- **Te doen**
Hoe gaat de tekst over het cassatieberoep in deze strafzaak verder? Schrijf het vervolg, beginnend na de laatste zin.

- **Gekozen fragment**
__________________________________________________
1. Bij arrest van 1 februari 2021 heeft het gerechtshof 's-Hertogenbosch de verdachte niet-ontvankelijk verklaard in het namens hem ingestelde beroep.
2. Er bestaat samenhang met de ontnemingszaak tegen de verdachte (21/00594). In deze zaak zal ik vandaag ook concluderen.
3. Het cassatieberoep is ingesteld namens de verdachte. Mrs. R.J. Baumgardt, P. van Dongen en S. van den Akker, allen advocaat te Rotterdam, hebben een middel van cassatie voorgesteld.
4. Het middel bevat een motiveringsklacht over de afwijzing van het verzoek tot aanhouding dat de raadsvrouw ter terechtzitting heeft gedaan.
5. Het proces-verbaal ter terechtzitting in hoger beroep van 18 januari 2021 houdt, voor zover voor de beoordeling van het middel van belang, het volgende in:
“De betrokkene genaamd:
[verdachte] , (…)
is niet ter terechtzitting verschenen.
Als raadsvrouw van de verdachte is ter terechtzitting verschenen mr. S.G.H. van de Kamp, advocate te ‘s-Hertogenbosch.
De raadsvrouw deelt mede dat zij niet door de verdachte gemachtigd is de verdediging te voeren.
(…)
Op vordering van de advocaat-generaal verleent het hof verstek tegen de niet verschenen verdachte en beveelt dat met de behandeling van de zaak zal worden voortgegaan.
De advocaat-generaal deelt mede dat geen grieven zijn ingediend en dat, nu de verdachte niet ter terechtzitting is verschenen, hij de niet-ontvankelijkverklaring van het door de verdachte ingestelde hoger beroep vordert.
De raadsvrouw deelt mede een verzoek tot aanhouding van de zaak te willen doen en licht dat verzoek desgevraagd door de voorzitter als volgt toe:
Ik wil uw hof graag het volgende voorhouden. Ik heb via een vriend van de familie vernomen dat de kans aanwezig is dat mijn cliënt momenteel in Marokko verblijft, omdat zijn ouders ziek zijn. Ik meen dat de betreffende vriend van de familie een neef is van de verdachte. Ik weet echter de familierechtelijke band niet precies. Ik hoop dat uw hof mij in de gelegenheid zal stellen om hem alsnog te bereiken met als doel het verkrijgen van een machtiging. In augustus heb ik nog contact gehad met mijn cliënt. Dat contact ging op dat moment niet over deze zaak of over het hoger beroep.
__________________________________________________
- **Aangeleverde gegevens**
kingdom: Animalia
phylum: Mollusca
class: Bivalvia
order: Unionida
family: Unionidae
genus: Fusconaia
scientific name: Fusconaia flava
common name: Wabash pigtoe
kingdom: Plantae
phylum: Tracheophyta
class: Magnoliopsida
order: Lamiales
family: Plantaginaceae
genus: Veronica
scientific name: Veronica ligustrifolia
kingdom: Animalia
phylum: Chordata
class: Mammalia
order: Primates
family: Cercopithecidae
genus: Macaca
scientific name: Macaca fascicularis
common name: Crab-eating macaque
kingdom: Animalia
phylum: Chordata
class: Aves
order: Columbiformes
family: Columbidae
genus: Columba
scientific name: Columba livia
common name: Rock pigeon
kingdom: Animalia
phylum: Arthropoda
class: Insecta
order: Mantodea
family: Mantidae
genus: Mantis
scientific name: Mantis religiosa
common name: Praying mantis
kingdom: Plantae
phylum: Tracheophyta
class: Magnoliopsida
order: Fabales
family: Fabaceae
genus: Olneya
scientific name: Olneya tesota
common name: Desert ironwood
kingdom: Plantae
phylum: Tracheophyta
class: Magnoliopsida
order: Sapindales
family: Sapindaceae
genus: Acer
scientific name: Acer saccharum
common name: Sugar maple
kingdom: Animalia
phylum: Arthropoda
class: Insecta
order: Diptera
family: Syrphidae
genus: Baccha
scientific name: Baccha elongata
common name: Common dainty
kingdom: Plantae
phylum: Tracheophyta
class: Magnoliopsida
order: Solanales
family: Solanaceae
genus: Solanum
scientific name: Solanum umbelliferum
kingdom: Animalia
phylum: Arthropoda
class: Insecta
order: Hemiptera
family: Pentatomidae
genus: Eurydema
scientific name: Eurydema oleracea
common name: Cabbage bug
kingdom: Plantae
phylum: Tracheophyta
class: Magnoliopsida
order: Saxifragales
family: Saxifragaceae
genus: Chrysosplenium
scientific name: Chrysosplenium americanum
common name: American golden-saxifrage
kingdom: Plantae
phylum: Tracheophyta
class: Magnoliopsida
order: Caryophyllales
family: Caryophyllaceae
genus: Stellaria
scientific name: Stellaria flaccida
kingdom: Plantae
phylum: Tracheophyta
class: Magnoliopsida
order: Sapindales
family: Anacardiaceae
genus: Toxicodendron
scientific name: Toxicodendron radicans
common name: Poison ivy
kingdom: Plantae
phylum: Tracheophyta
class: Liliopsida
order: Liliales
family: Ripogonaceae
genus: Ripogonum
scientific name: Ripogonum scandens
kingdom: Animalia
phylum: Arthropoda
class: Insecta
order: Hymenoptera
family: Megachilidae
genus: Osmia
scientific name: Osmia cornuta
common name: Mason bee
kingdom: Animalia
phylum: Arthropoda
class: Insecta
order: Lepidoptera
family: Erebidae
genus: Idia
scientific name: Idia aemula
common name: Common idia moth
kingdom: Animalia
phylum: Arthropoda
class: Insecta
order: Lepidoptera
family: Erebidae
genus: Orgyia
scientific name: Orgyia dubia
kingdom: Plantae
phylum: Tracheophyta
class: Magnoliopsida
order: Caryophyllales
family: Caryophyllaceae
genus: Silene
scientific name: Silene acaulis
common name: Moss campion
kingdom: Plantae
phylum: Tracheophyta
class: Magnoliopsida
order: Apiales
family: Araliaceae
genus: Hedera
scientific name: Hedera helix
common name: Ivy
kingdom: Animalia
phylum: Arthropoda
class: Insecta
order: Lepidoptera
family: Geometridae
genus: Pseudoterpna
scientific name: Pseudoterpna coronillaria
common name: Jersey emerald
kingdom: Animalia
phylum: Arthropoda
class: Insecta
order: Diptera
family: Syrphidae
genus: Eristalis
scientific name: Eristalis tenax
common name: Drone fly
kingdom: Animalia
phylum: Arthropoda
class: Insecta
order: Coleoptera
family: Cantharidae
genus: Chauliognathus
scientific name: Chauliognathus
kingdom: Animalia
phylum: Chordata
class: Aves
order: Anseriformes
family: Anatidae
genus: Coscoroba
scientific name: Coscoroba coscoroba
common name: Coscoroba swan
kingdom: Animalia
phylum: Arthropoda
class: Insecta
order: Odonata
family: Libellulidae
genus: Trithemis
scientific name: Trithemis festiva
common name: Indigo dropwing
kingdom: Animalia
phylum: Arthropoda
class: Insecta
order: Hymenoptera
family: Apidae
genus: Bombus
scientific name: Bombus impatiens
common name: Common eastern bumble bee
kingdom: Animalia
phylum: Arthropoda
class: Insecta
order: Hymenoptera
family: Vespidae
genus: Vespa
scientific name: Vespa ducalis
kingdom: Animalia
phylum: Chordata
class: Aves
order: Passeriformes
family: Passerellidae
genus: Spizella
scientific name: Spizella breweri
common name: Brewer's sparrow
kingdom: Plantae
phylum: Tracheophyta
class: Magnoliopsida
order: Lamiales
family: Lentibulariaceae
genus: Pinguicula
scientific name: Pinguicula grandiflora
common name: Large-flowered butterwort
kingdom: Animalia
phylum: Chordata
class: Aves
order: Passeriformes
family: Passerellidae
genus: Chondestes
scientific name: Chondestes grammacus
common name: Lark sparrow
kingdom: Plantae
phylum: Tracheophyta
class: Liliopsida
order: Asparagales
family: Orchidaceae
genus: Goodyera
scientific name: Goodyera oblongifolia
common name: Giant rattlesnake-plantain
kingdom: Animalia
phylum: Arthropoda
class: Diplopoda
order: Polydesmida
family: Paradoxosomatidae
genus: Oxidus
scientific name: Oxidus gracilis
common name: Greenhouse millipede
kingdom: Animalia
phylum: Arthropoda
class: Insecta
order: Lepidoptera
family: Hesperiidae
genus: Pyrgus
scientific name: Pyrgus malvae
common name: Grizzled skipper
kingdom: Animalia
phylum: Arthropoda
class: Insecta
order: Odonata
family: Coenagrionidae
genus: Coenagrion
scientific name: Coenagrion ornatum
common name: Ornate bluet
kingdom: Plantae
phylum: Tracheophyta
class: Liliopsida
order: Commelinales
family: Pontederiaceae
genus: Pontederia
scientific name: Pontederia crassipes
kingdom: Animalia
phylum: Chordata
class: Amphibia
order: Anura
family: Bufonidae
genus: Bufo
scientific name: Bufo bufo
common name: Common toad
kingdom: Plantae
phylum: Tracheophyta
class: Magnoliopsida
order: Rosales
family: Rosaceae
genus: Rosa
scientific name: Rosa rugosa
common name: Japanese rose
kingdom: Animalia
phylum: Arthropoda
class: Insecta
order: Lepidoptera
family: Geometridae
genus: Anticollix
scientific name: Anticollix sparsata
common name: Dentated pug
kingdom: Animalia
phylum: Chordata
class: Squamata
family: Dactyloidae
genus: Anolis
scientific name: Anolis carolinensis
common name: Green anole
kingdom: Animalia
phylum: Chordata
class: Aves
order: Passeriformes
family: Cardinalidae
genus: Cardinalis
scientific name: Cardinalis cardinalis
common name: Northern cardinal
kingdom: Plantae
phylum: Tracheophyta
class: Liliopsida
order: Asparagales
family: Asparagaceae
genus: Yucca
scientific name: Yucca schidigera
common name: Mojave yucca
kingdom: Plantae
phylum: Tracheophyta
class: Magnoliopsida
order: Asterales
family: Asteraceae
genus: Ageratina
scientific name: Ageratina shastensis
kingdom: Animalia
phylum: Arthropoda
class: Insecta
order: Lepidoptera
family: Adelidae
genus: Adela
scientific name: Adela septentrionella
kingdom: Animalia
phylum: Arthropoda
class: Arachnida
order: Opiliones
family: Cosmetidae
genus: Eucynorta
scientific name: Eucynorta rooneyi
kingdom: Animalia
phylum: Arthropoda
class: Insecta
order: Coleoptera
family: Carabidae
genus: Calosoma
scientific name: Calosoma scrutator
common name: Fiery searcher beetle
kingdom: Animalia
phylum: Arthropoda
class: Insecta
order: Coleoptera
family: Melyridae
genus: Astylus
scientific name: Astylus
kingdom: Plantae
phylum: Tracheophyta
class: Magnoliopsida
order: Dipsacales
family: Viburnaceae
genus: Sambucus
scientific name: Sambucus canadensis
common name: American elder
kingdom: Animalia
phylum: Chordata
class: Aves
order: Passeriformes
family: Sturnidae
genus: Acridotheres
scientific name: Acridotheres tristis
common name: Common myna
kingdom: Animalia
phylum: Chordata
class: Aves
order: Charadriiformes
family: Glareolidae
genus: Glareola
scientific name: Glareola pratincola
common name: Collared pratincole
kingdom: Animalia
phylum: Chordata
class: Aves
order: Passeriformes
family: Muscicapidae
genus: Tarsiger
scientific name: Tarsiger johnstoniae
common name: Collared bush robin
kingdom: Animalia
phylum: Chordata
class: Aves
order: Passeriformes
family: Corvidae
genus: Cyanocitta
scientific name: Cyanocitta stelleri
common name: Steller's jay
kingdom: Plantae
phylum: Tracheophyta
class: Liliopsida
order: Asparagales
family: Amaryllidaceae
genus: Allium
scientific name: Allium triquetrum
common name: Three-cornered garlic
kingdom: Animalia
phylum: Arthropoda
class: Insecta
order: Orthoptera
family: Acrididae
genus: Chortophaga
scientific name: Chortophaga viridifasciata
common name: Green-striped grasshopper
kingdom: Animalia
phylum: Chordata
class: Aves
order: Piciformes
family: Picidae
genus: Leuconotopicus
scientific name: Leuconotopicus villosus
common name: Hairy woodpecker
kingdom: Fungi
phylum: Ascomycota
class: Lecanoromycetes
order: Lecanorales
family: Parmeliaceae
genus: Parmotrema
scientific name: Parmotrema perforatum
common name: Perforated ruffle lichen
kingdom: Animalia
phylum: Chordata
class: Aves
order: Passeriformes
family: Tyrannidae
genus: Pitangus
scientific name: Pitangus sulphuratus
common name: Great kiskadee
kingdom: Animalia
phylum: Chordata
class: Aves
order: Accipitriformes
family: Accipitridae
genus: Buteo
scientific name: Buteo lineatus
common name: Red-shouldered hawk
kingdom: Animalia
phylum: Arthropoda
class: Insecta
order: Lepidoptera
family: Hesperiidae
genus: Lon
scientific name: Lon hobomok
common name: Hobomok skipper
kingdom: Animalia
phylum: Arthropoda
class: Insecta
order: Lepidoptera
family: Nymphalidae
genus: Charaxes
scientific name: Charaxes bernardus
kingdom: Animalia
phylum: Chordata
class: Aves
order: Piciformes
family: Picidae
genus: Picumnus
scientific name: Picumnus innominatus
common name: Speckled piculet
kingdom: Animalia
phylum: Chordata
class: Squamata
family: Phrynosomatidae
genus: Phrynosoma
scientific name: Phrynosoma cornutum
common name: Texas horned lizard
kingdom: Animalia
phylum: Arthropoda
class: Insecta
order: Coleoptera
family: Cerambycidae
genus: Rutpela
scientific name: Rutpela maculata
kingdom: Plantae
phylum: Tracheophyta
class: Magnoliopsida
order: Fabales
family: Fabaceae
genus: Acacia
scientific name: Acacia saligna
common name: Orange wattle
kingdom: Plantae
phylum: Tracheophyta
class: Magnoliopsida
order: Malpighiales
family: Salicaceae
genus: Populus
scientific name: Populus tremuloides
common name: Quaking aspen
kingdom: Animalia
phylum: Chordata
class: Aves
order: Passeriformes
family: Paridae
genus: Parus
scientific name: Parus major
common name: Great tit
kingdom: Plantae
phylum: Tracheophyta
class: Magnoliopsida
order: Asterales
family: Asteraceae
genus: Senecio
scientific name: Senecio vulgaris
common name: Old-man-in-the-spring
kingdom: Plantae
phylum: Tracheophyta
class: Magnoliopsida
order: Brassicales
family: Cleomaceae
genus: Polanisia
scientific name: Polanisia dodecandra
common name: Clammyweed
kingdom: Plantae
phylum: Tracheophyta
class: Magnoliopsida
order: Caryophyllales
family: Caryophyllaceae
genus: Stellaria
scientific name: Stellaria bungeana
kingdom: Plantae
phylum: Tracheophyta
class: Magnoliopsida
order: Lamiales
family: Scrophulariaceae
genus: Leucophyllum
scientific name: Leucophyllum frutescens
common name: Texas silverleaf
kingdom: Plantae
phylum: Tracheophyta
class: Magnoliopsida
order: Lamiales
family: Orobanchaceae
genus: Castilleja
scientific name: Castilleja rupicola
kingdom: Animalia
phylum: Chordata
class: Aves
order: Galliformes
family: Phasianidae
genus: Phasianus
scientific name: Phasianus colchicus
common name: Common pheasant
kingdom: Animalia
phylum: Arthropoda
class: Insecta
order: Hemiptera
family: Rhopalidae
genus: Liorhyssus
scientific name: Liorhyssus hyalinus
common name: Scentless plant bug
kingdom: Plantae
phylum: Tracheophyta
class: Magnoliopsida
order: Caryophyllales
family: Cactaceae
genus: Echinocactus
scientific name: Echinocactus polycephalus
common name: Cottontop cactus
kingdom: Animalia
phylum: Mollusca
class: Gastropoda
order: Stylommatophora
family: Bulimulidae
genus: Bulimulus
__________________________________________________
- **Uitkomst opdracht**
De advocaat-generaal deelt daarop mede:
Ik vind dat het verzoek tot aanhouding niet mag worden gehonoreerd. Er is reeds sinds 2017 een verdenking tegen de verdachte. De verdachte is niet verschenen bij de terechtzitting in eerste aanleg, maar er is wel namens hem hoger beroep ingesteld. Sindsdien is niets meer van de verdachte vernomen. Er is een gerucht dat hij in Marokko zou verblijven, maar dat wordt niet geconcretiseerd. Dat mag niet opwegen tegen bijvoorbeeld de belangen van de benadeelde partij Enexis B.V., die in de strafzaak een vordering heeft ingediend ter hoogte van € 2.500,00. Op een gegeven moment moet een definitieve uitspraak volgen. Ik vorder daarom bij gebrek aan grieven de niet-ontvankelijkheid van het door de verdachte ingestelde hoger beroep.
De raadsvrouw deelt mede:
Ik heb de geëigende wegen gebruikt om contact te zoeken met mijn cliënt. Het eerder genoemde bericht dat mijn cliënt in Marokko zou verblijven heb ik niet rechtstreeks van hem gehoord. Ik ben bang dat over een aantal weken de tamtam mijn cliënt bereikt en dat de zaak dan reeds zonder zijn medeweten inhoudelijk is afgedaan. Over het algemeen onderhield hij keurig contact met mij.
De advocaat-generaal deelt mede:
Ik vind dat laatste punt niet reëel. Er is contact geweest tussen de verdachte en zijn raadsvrouw. Er is hoger beroep ingesteld en er ligt een dagvaarding in hoger beroep. Er is geen enkele reden om aan te nemen dat de verdachte binnen korte tijd opduikt.
Het hof onderbreekt het onderzoek ter terechtzitting voor beraad.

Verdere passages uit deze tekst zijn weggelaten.